Carl Zuckmayer – Des Teufels General


Carl Zuckmayer (1896-1977) war ein deutscher Schriftsteller. Der literarische Durchbruch gelang ihm mit seinem Stück Der fröhliche Weinberg, dessen Darstellung eines Corpsstudenten zu einigen Skandalen führte. Dennoch gilt es als das meistaufgeführteste Stück der 20er Jahre. Zuckmayer war als Dramaturg in München gemeinsam mit Bertolt Brecht am Deutschen Theater Berlin tätig.

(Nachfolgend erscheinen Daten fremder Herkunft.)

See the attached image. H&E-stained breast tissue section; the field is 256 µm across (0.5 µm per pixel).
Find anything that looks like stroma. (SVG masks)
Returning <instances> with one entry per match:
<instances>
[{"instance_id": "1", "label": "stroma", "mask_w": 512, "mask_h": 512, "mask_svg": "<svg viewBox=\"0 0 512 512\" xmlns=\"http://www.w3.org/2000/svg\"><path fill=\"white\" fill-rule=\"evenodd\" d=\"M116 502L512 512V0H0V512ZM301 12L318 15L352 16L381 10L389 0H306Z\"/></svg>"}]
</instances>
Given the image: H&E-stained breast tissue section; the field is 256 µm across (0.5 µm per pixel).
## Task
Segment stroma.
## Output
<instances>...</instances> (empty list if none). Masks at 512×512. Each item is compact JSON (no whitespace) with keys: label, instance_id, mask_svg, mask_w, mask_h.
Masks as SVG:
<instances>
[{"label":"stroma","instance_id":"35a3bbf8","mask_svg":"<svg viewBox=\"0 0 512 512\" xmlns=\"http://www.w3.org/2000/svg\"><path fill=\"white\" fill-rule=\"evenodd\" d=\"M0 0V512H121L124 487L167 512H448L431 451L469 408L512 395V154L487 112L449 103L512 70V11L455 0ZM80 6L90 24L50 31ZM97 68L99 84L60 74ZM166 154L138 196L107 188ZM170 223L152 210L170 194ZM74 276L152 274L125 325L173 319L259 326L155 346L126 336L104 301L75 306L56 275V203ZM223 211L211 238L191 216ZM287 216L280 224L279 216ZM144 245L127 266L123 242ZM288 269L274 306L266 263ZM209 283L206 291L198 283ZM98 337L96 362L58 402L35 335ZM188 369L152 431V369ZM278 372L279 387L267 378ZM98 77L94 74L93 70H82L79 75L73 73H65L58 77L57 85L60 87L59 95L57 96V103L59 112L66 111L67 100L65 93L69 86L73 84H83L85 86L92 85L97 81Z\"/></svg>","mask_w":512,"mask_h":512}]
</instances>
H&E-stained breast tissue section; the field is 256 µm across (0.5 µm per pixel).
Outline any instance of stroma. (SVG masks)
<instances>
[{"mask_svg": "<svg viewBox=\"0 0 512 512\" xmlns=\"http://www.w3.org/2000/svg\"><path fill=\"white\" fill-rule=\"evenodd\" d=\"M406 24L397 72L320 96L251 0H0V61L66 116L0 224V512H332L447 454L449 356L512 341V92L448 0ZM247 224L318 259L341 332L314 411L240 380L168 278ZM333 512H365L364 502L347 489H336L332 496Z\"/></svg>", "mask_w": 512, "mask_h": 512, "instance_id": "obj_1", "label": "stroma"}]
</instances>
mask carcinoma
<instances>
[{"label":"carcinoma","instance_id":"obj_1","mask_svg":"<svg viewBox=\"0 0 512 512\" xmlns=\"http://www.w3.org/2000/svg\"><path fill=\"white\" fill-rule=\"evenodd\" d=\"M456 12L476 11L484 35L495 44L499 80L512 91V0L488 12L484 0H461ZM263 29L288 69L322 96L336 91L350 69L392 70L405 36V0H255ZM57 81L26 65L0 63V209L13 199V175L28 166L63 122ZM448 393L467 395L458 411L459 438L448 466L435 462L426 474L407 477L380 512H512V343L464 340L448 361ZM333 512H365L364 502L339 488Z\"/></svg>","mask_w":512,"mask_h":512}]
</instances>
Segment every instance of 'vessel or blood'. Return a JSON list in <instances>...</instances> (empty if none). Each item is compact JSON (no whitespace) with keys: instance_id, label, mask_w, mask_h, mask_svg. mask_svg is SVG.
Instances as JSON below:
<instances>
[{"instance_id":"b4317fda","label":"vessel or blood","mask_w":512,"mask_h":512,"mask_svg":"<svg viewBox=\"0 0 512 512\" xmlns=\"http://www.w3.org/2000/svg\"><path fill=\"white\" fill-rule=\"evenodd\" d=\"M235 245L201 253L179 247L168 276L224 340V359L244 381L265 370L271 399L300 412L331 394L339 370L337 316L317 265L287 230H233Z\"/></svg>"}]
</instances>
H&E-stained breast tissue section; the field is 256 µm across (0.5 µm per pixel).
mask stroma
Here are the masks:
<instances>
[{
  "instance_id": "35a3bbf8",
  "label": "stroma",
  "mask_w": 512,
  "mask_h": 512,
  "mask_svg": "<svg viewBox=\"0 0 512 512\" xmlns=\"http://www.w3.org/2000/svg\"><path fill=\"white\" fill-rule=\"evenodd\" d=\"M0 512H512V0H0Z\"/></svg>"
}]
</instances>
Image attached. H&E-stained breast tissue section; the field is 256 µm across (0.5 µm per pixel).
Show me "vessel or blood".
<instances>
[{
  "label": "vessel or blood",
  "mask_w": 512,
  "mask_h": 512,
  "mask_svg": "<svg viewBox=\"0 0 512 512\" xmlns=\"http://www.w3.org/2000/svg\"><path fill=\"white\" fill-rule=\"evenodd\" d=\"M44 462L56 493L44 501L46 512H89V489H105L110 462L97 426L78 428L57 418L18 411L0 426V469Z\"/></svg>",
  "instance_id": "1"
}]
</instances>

Des Teufels General spielt in der Zeit des Dritten Reiches und erzählt von NS -Fliegergeneral Harras (der ein tatsächlich existierendes Vorbild namens Ernst Udet  hat, mit dem Zuckmayer befreundet war), der seine Fähigkeiten dem nationalsozialistischen Regime zur Verfügung stellt, obwohl er politisch völlig anders gesinnt ist und das auch, sogar gegenüber der SS deutlich kundtut.

Als er versucht, eine angebliche Sabotageaktion des Widerstandes an einem neuen Flugzeugtyp aufzudecken und dabei fetsstellt, dass es sich um eine Fehlkonstruktion handelt, nimmt er, um die Arbeiter, die allesamt keine Nationalsozialisten sind, zu schützen, die volle Verantwortung auf sich.

Harras ist eine schwierige Figur, die sich, meines Erachtens, nicht eindimensional und vorschnell beurteilen lässt. Lange nach der Lektüre habe ich mich gefragt – ist er ein Mitläufer wie Hendrik Höfgen in Klaus Manns Mephisto ? Ich glaube das verneinen zu können, schließlich steht Harras auch vor hochrangigen SS-Männern zu seiner politischen Meinung, so überdeutlich manchmal, dass man nicht umhin kann, es leichtsinnig zu nennen.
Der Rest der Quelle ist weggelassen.